According to the rails documentation
http://guides.rubyonrails.org/migrations.html
2.3 Supported Type Modifiers says it should be possible to modify fields to allow or disallow NULL in the column, and that it's possible to do this on the terminal
This is what I want to appear in the migration file
class CreateTestModels < ActiveRecord::Migration
def change
create_table :test_models do |t|
t.string:non_nullable, :null => false
t.timestamps
end
end
end
On the terminal, I've tried
rails generate model TestModel non_nullable:string{null}
rails generate model TestModel 'non_nullable:string{null: false}'
I can't think of any other way to express it
Note: I already know you can go into the migration file and manually add it.

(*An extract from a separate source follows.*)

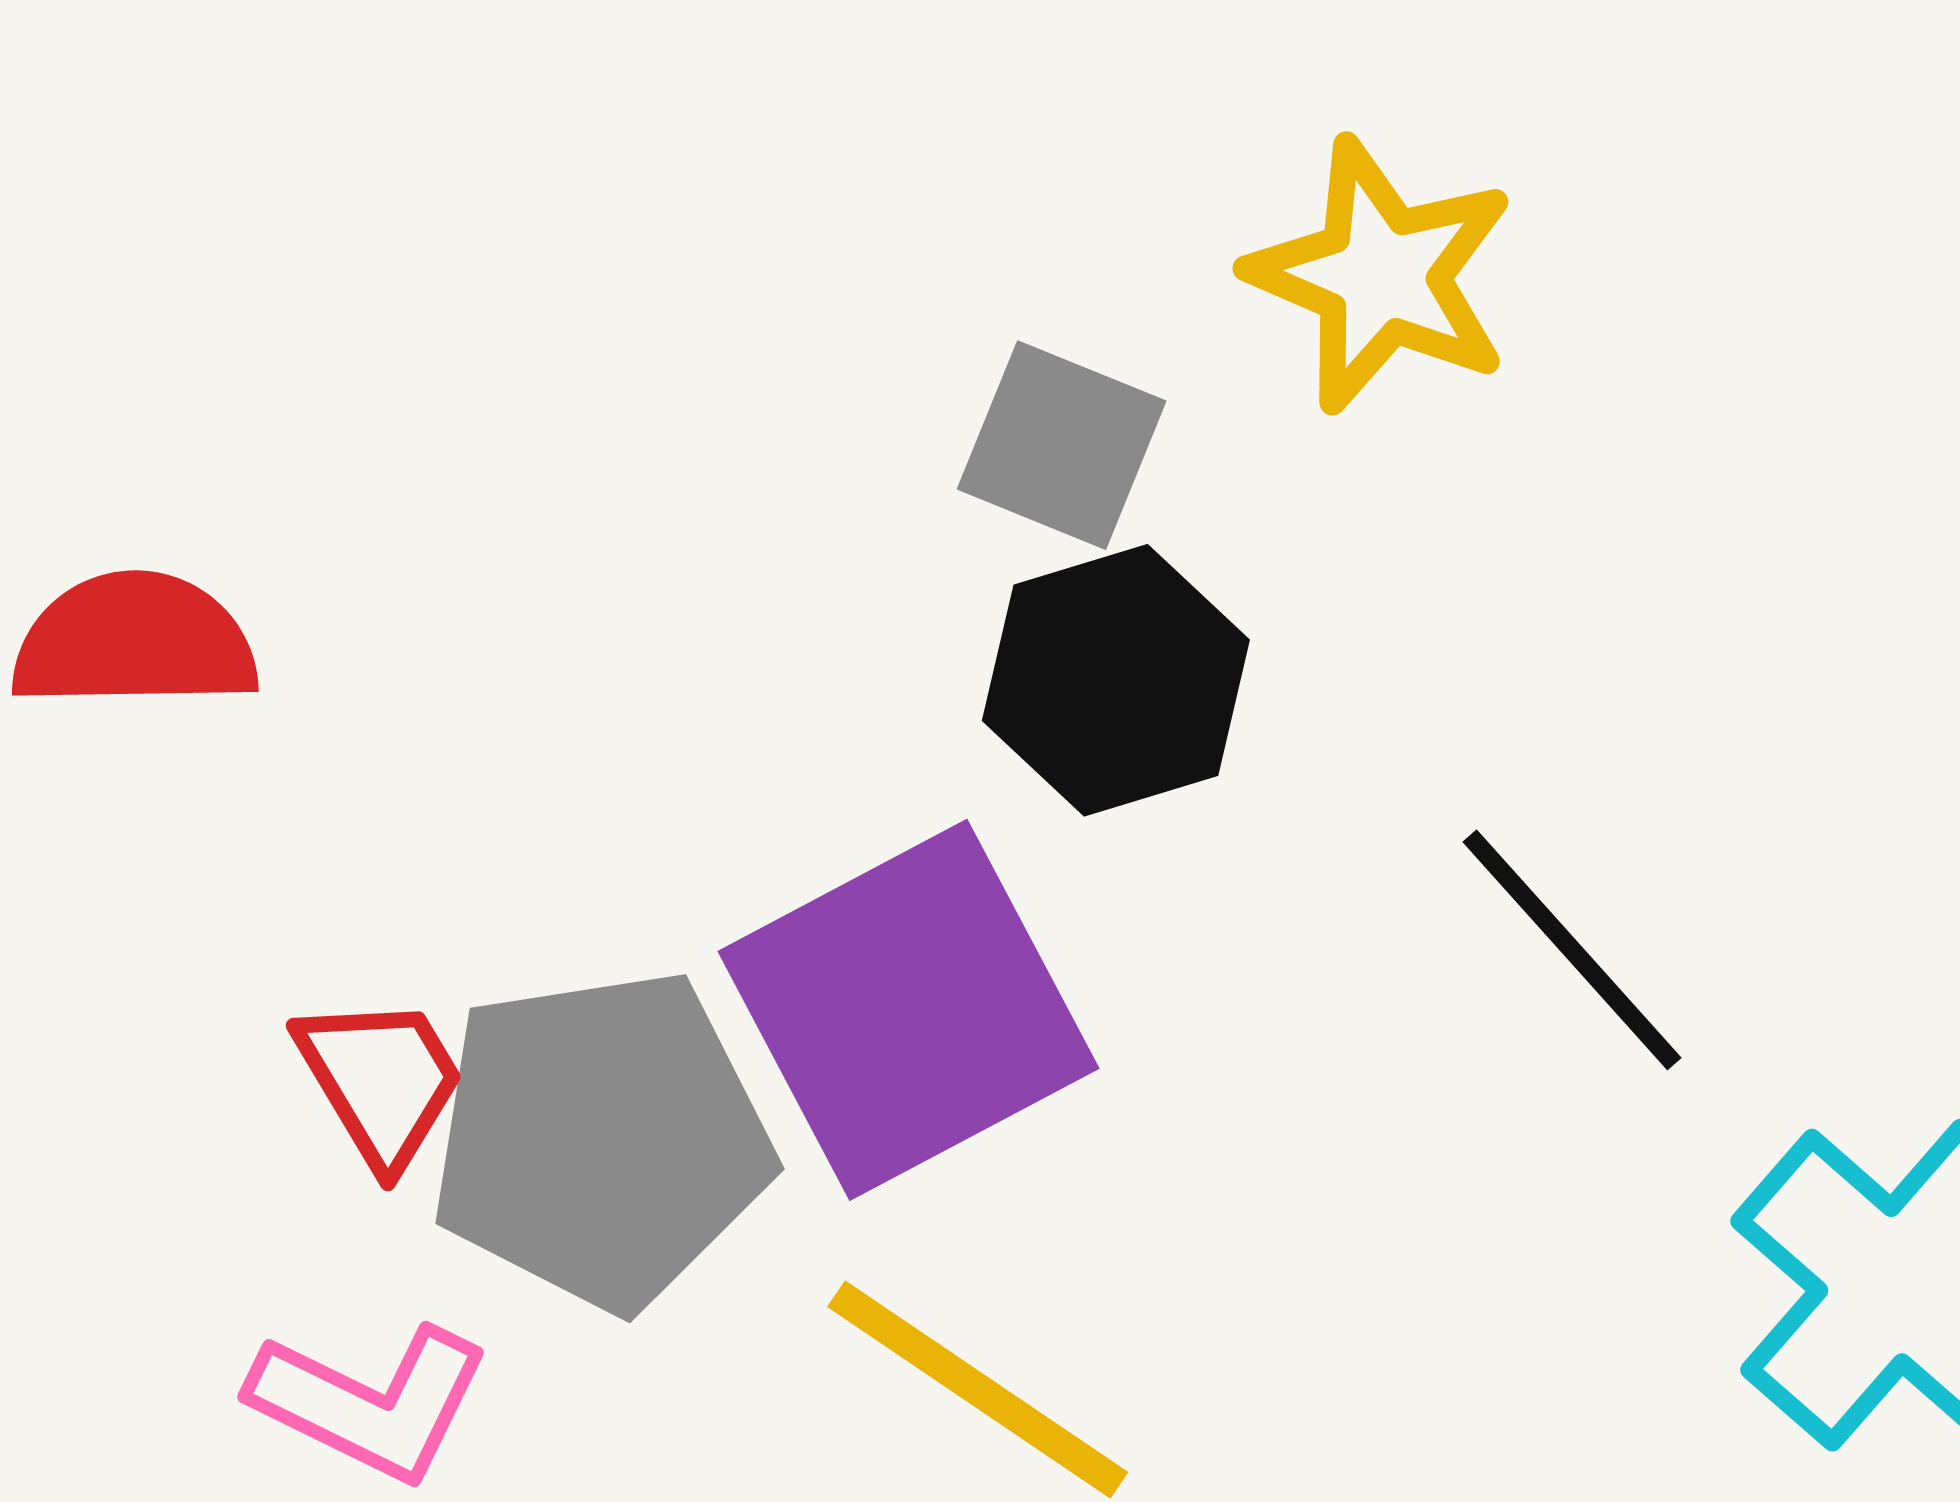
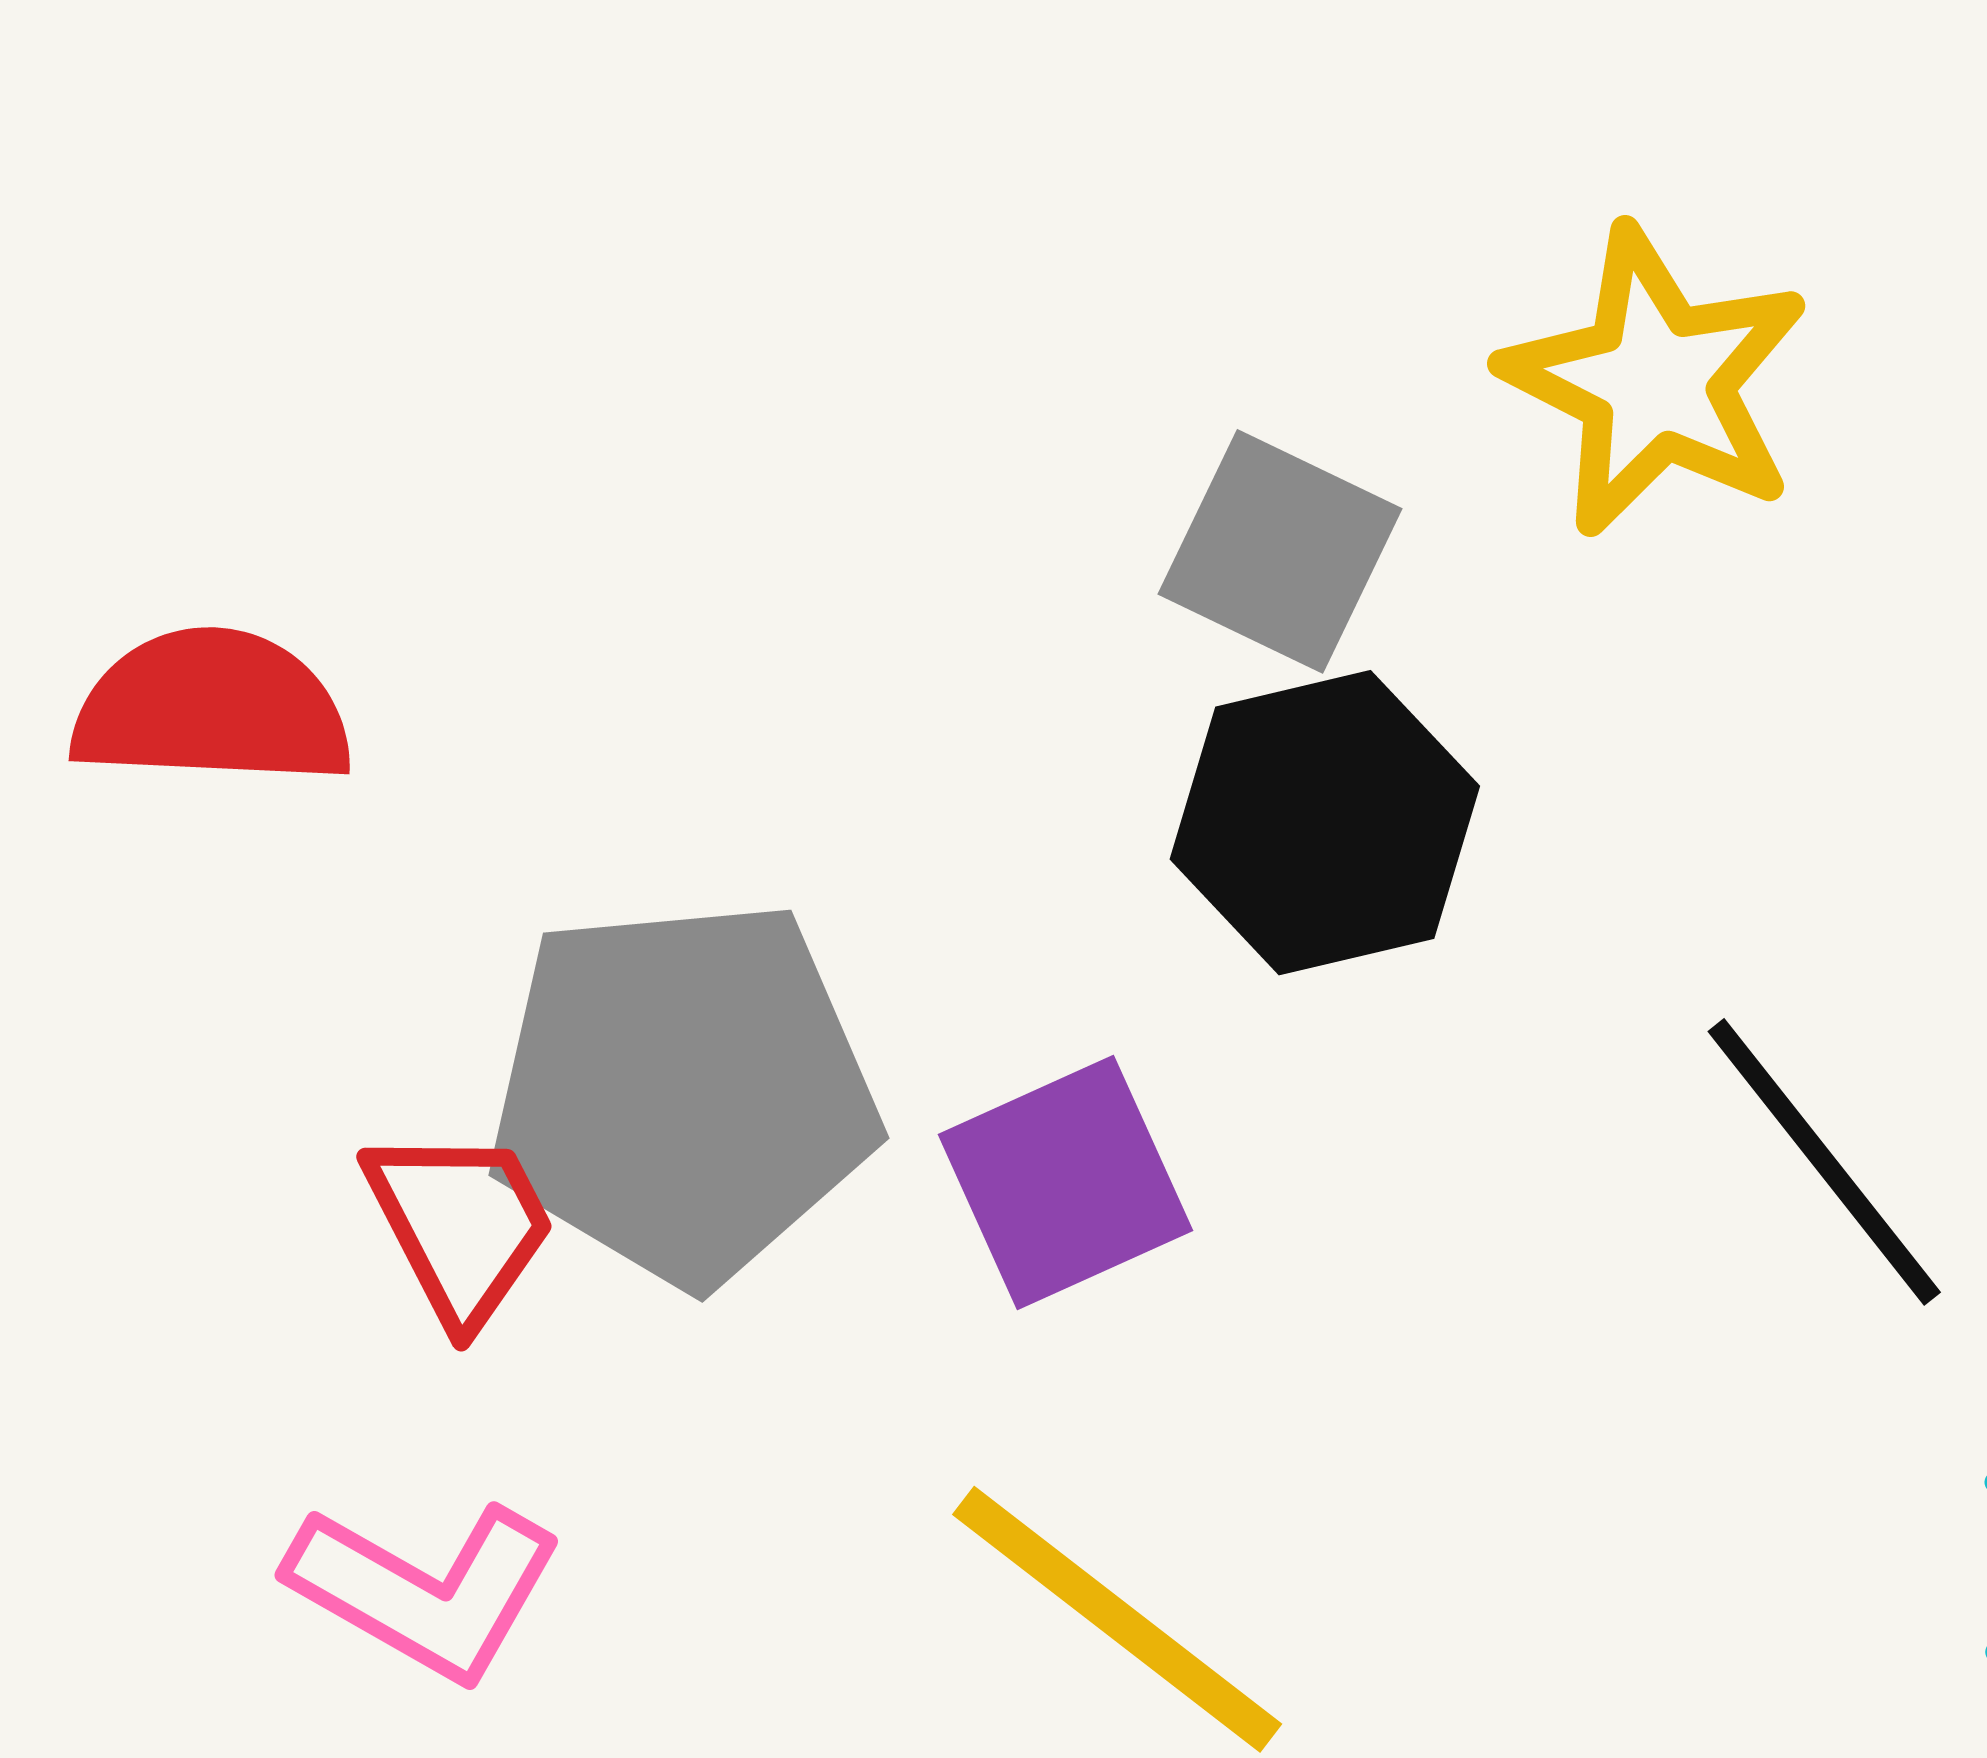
purple square: (908, 1010) -> (1065, 1183), size x0.6
gray pentagon: (601, 1140) -> (683, 1092), moved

That's not what I'm looking for.
The docs mention that
Some commonly used type modifiers can be passed directly on the command line. They are enclosed by curly braces and follow the field type
but they don't give details about which "commonly used" modifiers willl work.
As pointed out by mr rogers there are only three supported options:
name:string{255}
)dollar_fragment:decimal{3,2}
)agent:references{polymorphic}
)As mentioned by user2903934 it may be possible to make this work from the command line as a hack.
NOTE: this is a hack. i wouldn't recommend doing this but it does answer your question.
rails generate model TestModel 'non_nullable, null => false:string'
It looks like it splits on the first colon, so we can use a hashrocket syntax to sneak options in there. This yields:
class CreateTestModels < ActiveRecord::Migration
def change
create_table :test_models do |t|
t.string :non_nullable, null => false
t.timestamps
end
end
end
That obviously isn't officially supported, it just happens to work.